We hebben een nieuw Liedboek! Sommigen hielden hun hart vast en zien hun vrees bevestigd, anderen daarentegen zijn aangenaam verrast. Weer anderen zal het eerlijk gezegd Wurst zijn, en achten zich aan geen letter of canoniciteit gebonden. Wij bieden in dit nummer een eerste viertal reacties, vers van de pers.

Udo Doedens wijst op de theologische verschuiving die er bij de lieddichters plaatsgevonden lijkt te hebben ten opzichte van het liedboek uit 1973, en vermoedt een directe invloed van Iona. Ook Rinse Reeling Brouwer, die ter oriëntatie een eerste indruk geeft, ziet naast veel moois enkele veranderingen met lede ogen aan. Een eigen aanpak biedt Gerard van Zanden die, in het tijdperk van de beamer, de noodzaak onderzoekt van een papieren boek: gaat het hier wel om een hooggehouden canon van het kerklied, of om de commerciële exclusieve rechten van LiedboekBV? Met de bijdrage van Coen Wessel keren we terug naar de taal van het nieuwe liedboek: het is een misvatting dat de directe, nieuwe taal minder poëtisch zou zijn dan de in klassieke taal gestoelde.

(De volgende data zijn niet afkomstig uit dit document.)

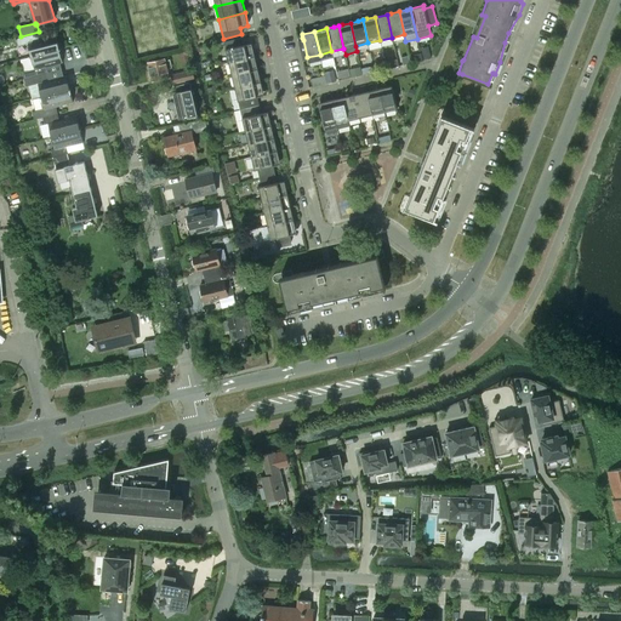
[(28,44),(32,56),(60,49),(56,35),(39,40),(38,33),(16,39),(18,46),(28,44)]
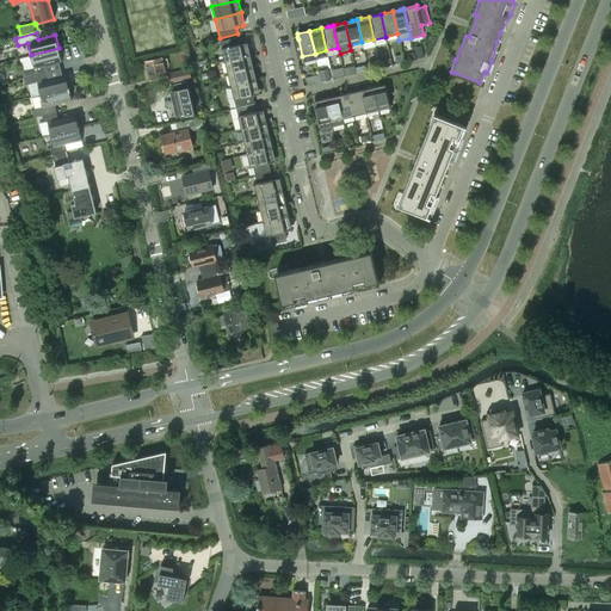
[(220,41),(224,61),(251,55),(247,42),(240,44),(239,37),(220,41)]
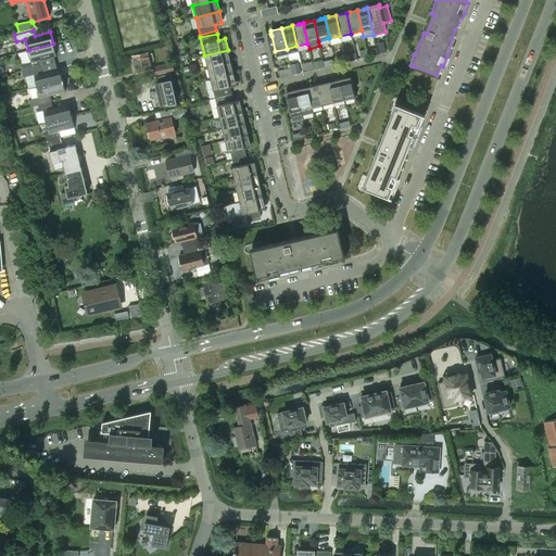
[(386,52),(383,41),(377,43),(379,54),(386,52)]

Het Westen bereidt zich, nu ik dit schrijf, op een aanval op Syrië voor. Dan denk ik stiekem: laat er dan ook maar eens een raket deze kant opkomen, want soevereiniteit is geen speelgoed en oorlog niet iets virtueels. Bernard Prakke mediteert over oorlog, vooralsnog gelukkig bij wijze van gerucht. Willem Maarten Dekker las Voltaire’s Candide en ziet de boze filosoof tot burgerman verworden. Dan is het beter, méér dan Barth, ons aan het begrip voorzienigheid te houden. Over voorzienigheid (maar ook het liedboek!) gesproken: Suzan ten Heuw poneert dat we in de muziek van Mahler eenzelfde thematiek als bij Noordmans vinden: scheppen is scheiden. Bij Mahler horen we net als bij Kierkegaard de noodzaak om het lijden in de schepping te verdisconteren. Dat betekent het afscheid van de natuur, en… een welkom voor de dogmatiek. Ook Simon Vestdijk hield trouwens als Miskotte zeer van Mahler.

Karel Blei dook in de flirt met God van Koert van der Velde maar herkent juist als kerkganger veel in een zoekende en antwoordende ziel. Ziel? Rens Kopmels las een opstel van Rosenstock over de ziel die het niet uithoudt bij de moderne ‘indicativus’. En Paul Oskamp schrijft met liefde over de barmhartige ziel die Van Kilsdonk heette. Ondergetekende tot slot signaleert een afscheid van Israël, terwijl Coen Wessel nuchter constateert: het wordt tijd dat wijn weer verandert in water.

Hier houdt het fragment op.